A group of more than 1,000 local artists, many saying they were friends of those killed in a deadly warehouse fire earlier this month, have signed a letter calling on the mayor of Oakland to stop landlords from evicting warehouse residents in the wake of tragedy.
Three artists — Nihar Bhatt, Sophia Kim and Carolyn Valentine — say they collected the more than 1,000 signatures and comments from the local artist community in the past 24 hours. They sent the letter to both the mayor and media outlets.
“We believe that as the music community that lost so many of our own (most of the people who died were in attendance of the event being thrown there and do not live there), our perspective is critical,” an email from Bhatt stated. “One thread that keeps on being lost in press coverage is the difficulty promoters have faced in creating permitted events in the city of Oakland. This is a very critical part of how this fire occurred, and we believe our statement is one of the only ones that addresses it in our fourth demand.”

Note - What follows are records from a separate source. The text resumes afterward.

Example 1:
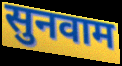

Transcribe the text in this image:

सुनवाम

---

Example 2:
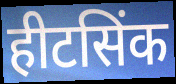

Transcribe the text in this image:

हीटसिंक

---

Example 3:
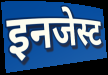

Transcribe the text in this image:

इनजेस्ट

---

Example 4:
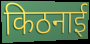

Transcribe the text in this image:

किठनाई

Bodies were still being pulled from the wreckage when warehouse music venues in Philadelphia and Baltimore were shut down after operating for years. Locally, venues and “warehomes,” where artists live and work, such as Richmond’s Burnt Ramen, were shut down in recent days; in Burnt Ramen’s case, Richmond Mayor Tom Butt had identified the space as potentially being “the next Ghost Ship.” (Richmond City officials have yet to provide a list of violations to the owner of Burnt Ramen to justify the space’s closure.)

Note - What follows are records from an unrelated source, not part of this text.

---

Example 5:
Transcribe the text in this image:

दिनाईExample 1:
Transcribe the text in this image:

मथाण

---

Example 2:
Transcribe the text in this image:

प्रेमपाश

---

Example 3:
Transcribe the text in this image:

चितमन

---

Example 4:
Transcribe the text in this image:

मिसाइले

“The media frequently seeks to mischaracterize our collective spaces as hedonistic playgrounds. This is a gross distortion,” the letter to the mayor states. “They are sacred spaces that allow us to survive, organize, and flourish in the face of a mainstream culture that often shuns our very existence. Shuttering the spaces that allow us to safely congregate is tantamount to extinguishing our livelihood.”